On July 21, 1998, June died from cancer. Two years later, Elder Oaks married Kristen M. McMain in the Salt Lake Temple.
Education and career
In 1954, President Oaks graduated in accounting from BYU with high honors and furthered his education at the University of Chicago Law School.
In a Church News article from April 1984, Sister June Oaks was quoted as saying, “He’d come home and say, ‘There may be smarter guys at that law school, but nobody studies as hard as I do.’”
After graduation, Elder Oaks began his law career as a clerk to Chief Justice Earl Warren of the U.S. Supreme Court for a year and then moved to a private practice. After working for three years in a private law practice in Chicago, he returned to the University of Chicago, where he taught at the law school. While there he served as associate dean and acting dean.
In addition to a demanding career, he served in a stake presidency and later as a regional representative.
In 1971, Elder Oaks accepted the responsibility of serving as the eighth president of Brigham Young University. For the Oaks family, this was a “happy, exciting” nine years, and included the birth of their sixth child after not having a child for 13 years (Church News, 1984). While there, he oversaw the creation of the J. Reuben Clark Law School and the Graduate Business School.

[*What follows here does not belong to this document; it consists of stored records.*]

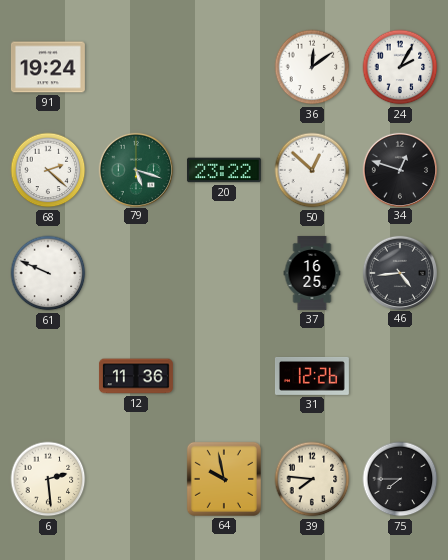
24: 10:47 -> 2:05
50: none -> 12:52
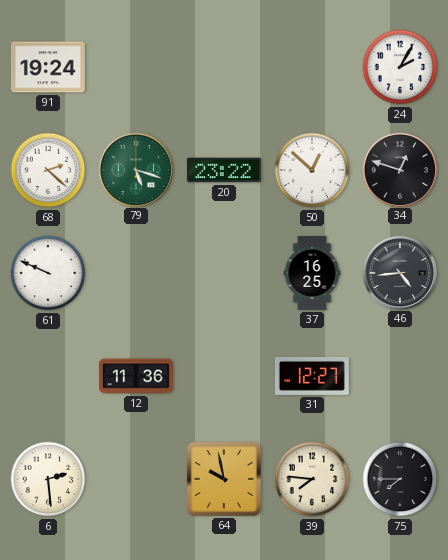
36: 12:09 -> none
31: 12:26 -> 12:27
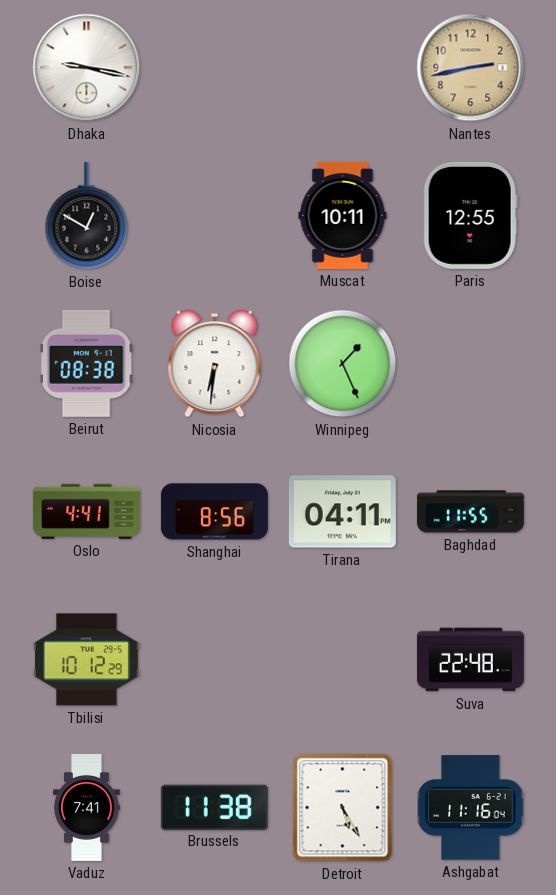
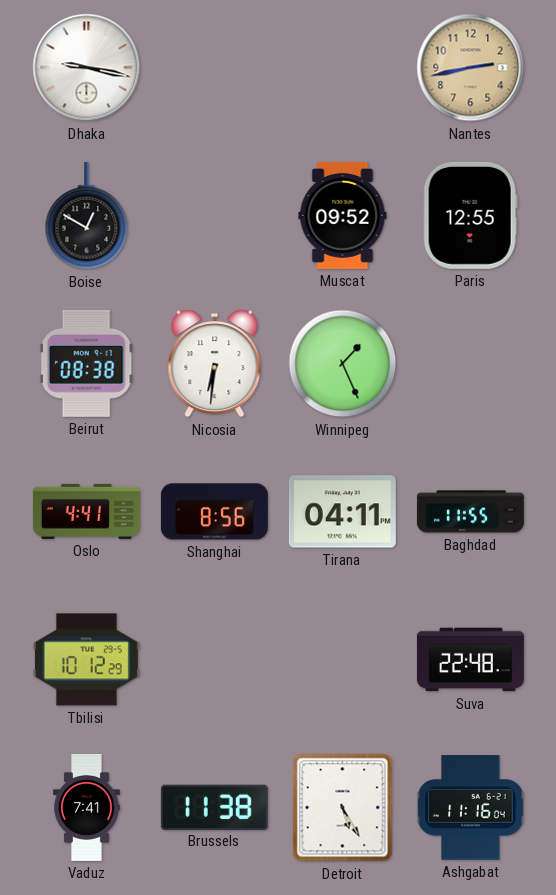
Muscat: 10:11 -> 09:52
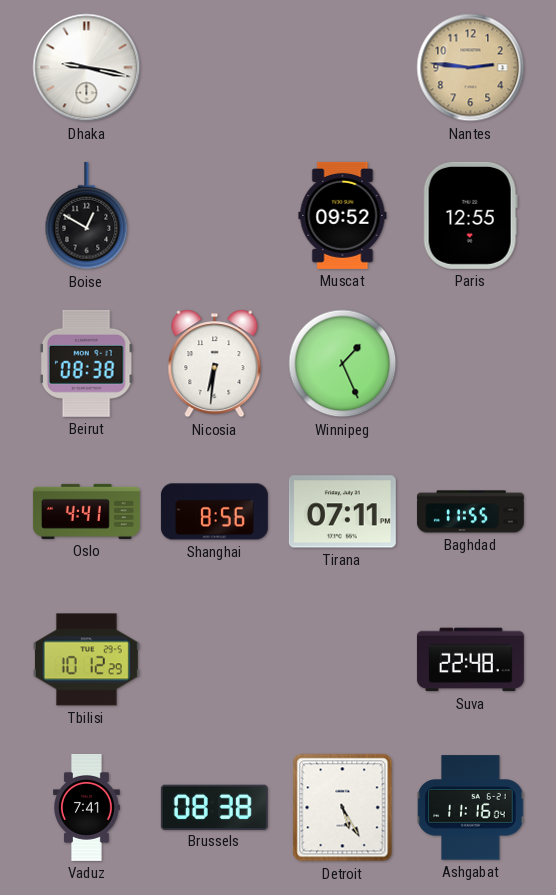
Nantes: 2:43 -> 2:46
Tirana: 04:11 -> 07:11
Brussels: 11:38 -> 08:38
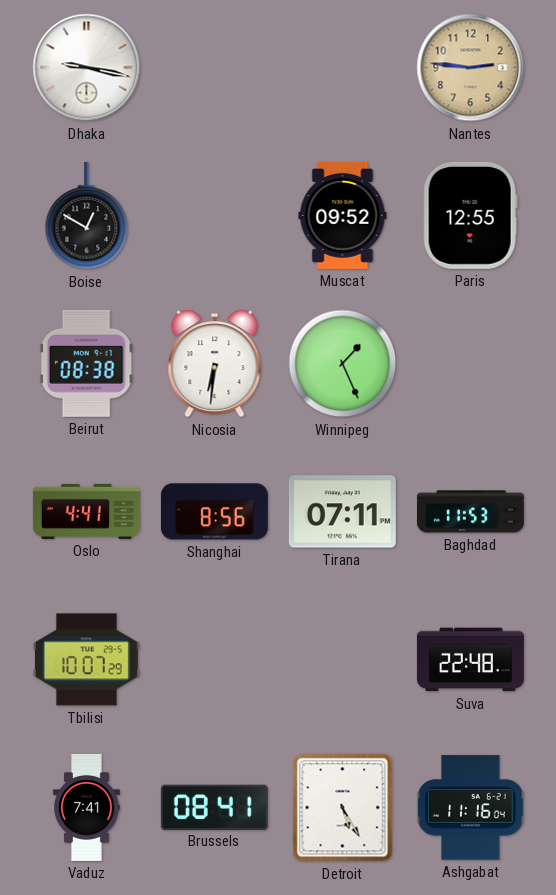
Baghdad: 11:55 -> 11:53
Tbilisi: 10:12 -> 10:07
Brussels: 08:38 -> 08:41
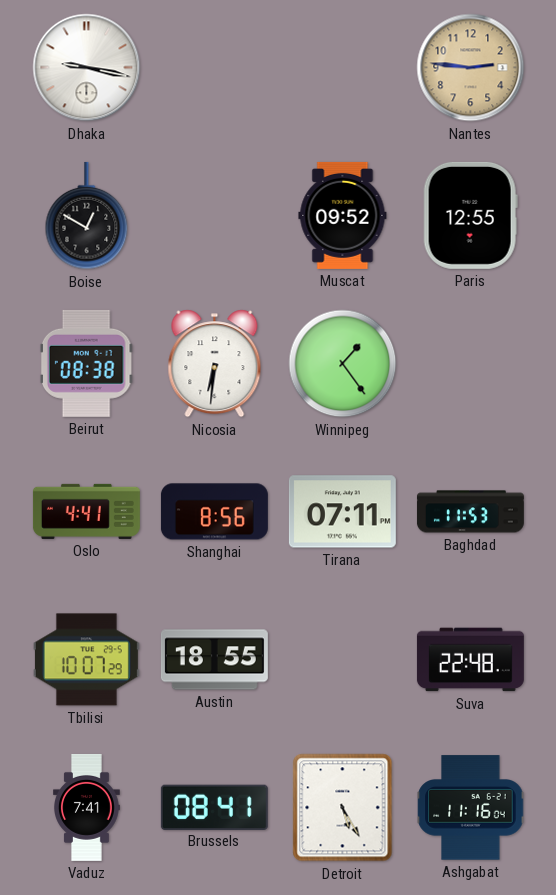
Winnipeg: 1:26 -> 1:24
Austin: none -> 18:55
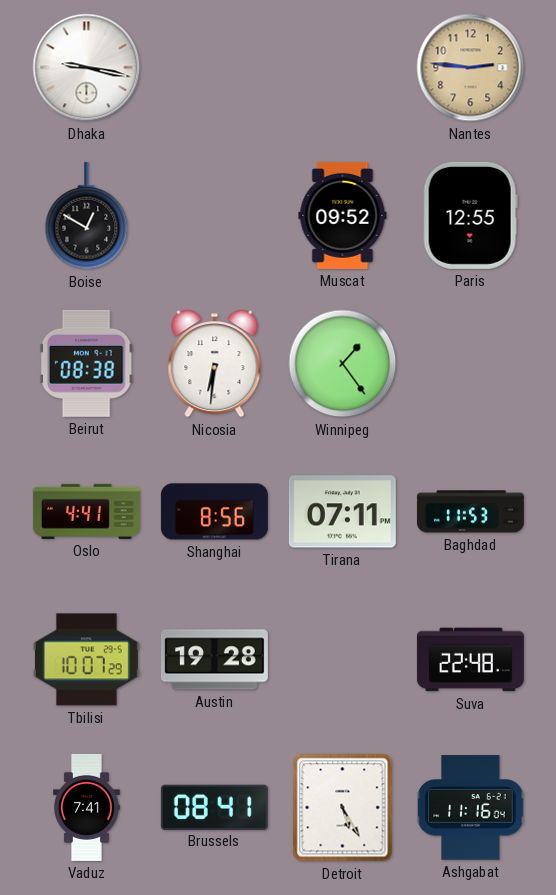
Austin: 18:55 -> 19:28
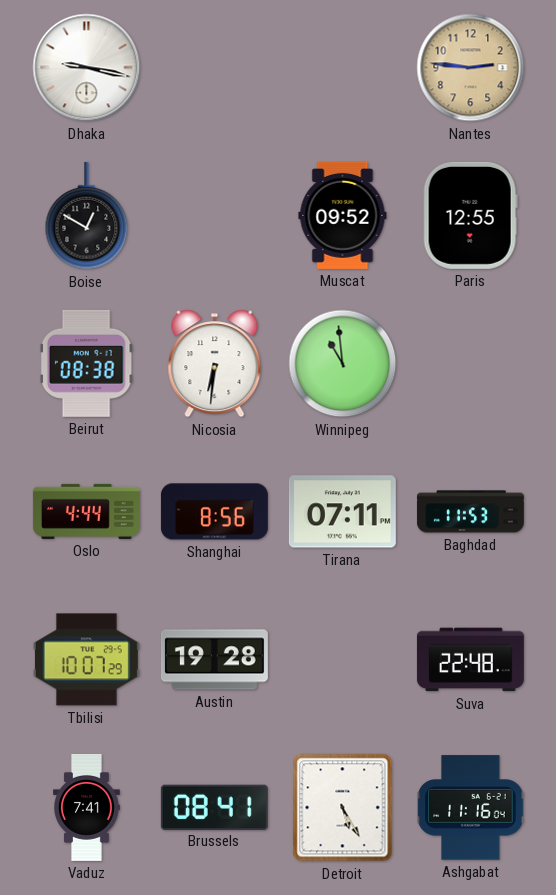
Winnipeg: 1:24 -> 10:59
Oslo: 4:41 -> 4:44
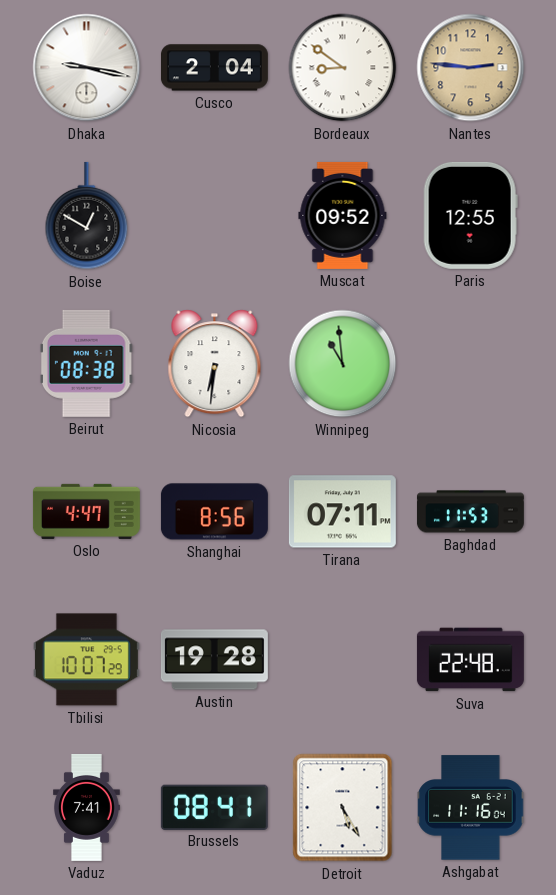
Cusco: none -> 2:04
Bordeaux: none -> 8:51
Oslo: 4:44 -> 4:47
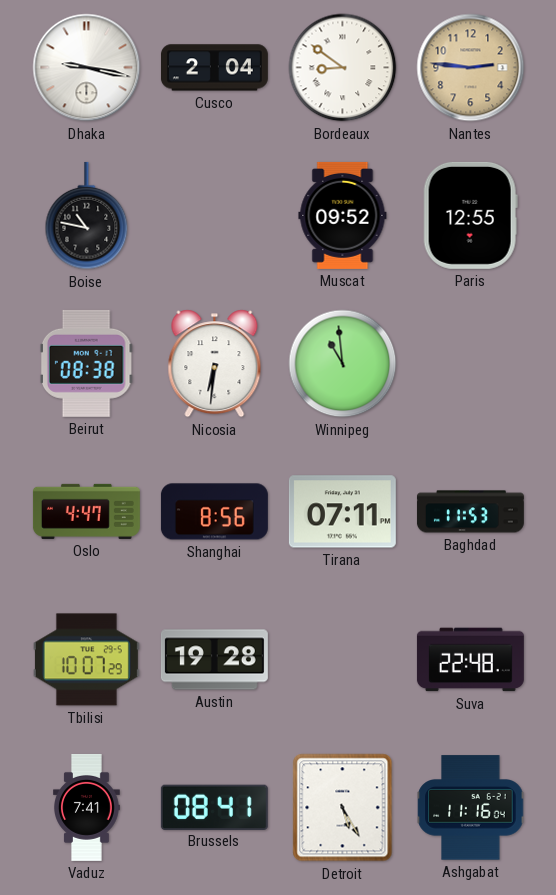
Boise: 12:50 -> 10:47
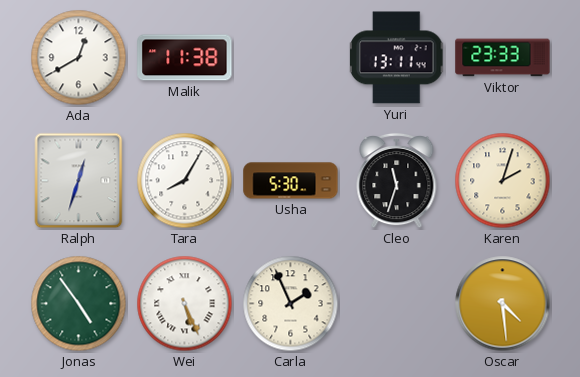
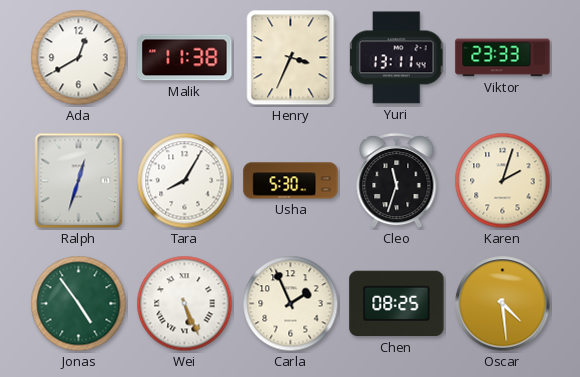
Henry: none -> 3:34
Chen: none -> 08:25
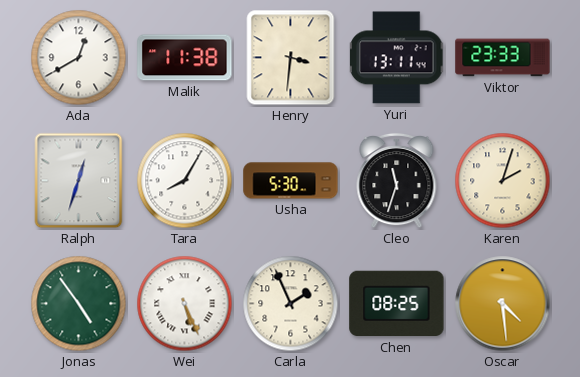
Henry: 3:34 -> 3:31
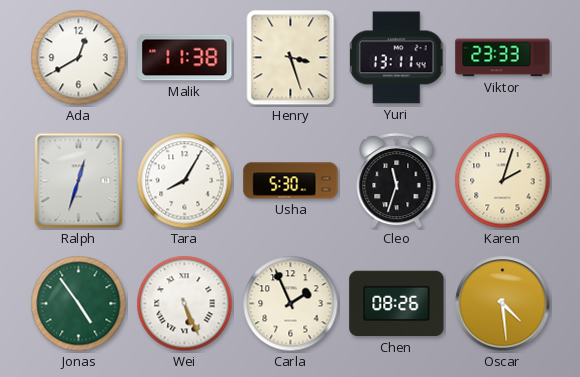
Henry: 3:31 -> 3:27
Chen: 08:25 -> 08:26
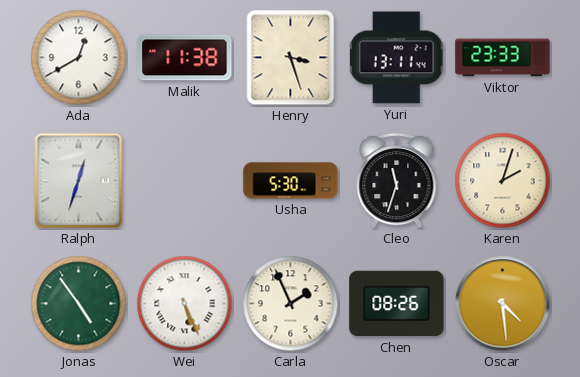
Tara: 8:05 -> none
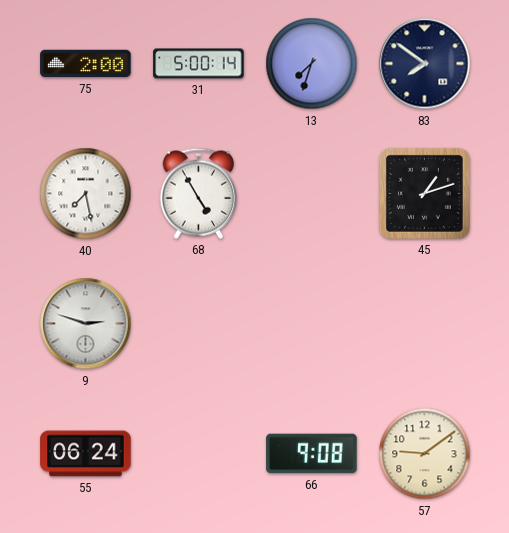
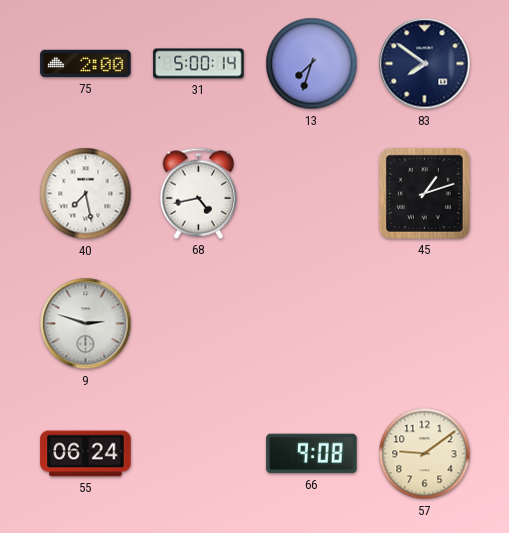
68: 4:55 -> 4:43
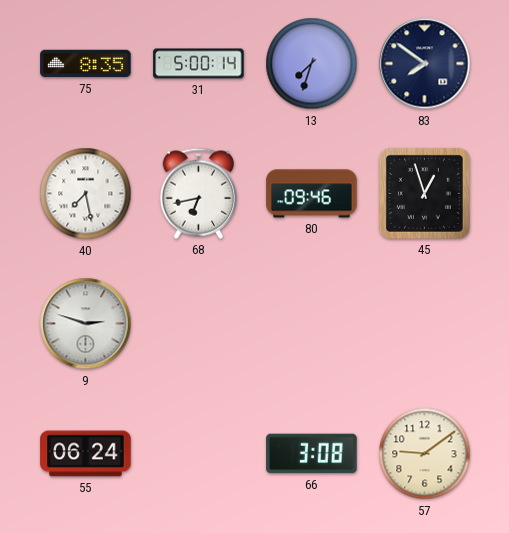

From 1979 to 1984, he served as chairman of the Board of Directors of the Public Broadcasting Service.
Four months after he completed his service as president of BYU, Utah Gov. Scott M. Matheson appointed him to the state Supreme Court.
Of that assignment, he said, “I was pleased to get back into the mainstream of the legal profession. And I loved the job. I couldn’t imagine anything I’d enjoy more than what I was doing on the Supreme Court.”
A call to serve in the Quorum of the Twelve Apostles
Although he planned to work on the Utah Supreme Court until his retirement, only three and a half years after his appointment in 1980 he was called to be an apostle. Sustained as a General Authority on April 7, 1984, during the Saturday morning session of general conference, President Oaks joined the Quorum of the Twelve Apostles, but because of his judicial commitments, he was not ordained an apostle until May 3, 1984.
Known for his bold teachings on religious freedom, the doctrine of the family and gender equality, as well as encouraging young adults to plan dates rather than just “hanging out,” President Oaks has been a strong voice in teaching the doctrines of the gospel during his 34 years as a General Authority.
His assignments have taken him around the world; he presided over and lived in the Church’s Philippines Area from 2002 to 2004.
“With all my heart I pledge my loyalty and support for President Nelson’s loving and inspired leadership,” President Oaks said on the day of his call to the First Presidency. “I rejoice in the opportunity to give my full efforts to bear witness of Jesus Christ and proclaim the truth of His restored gospel.”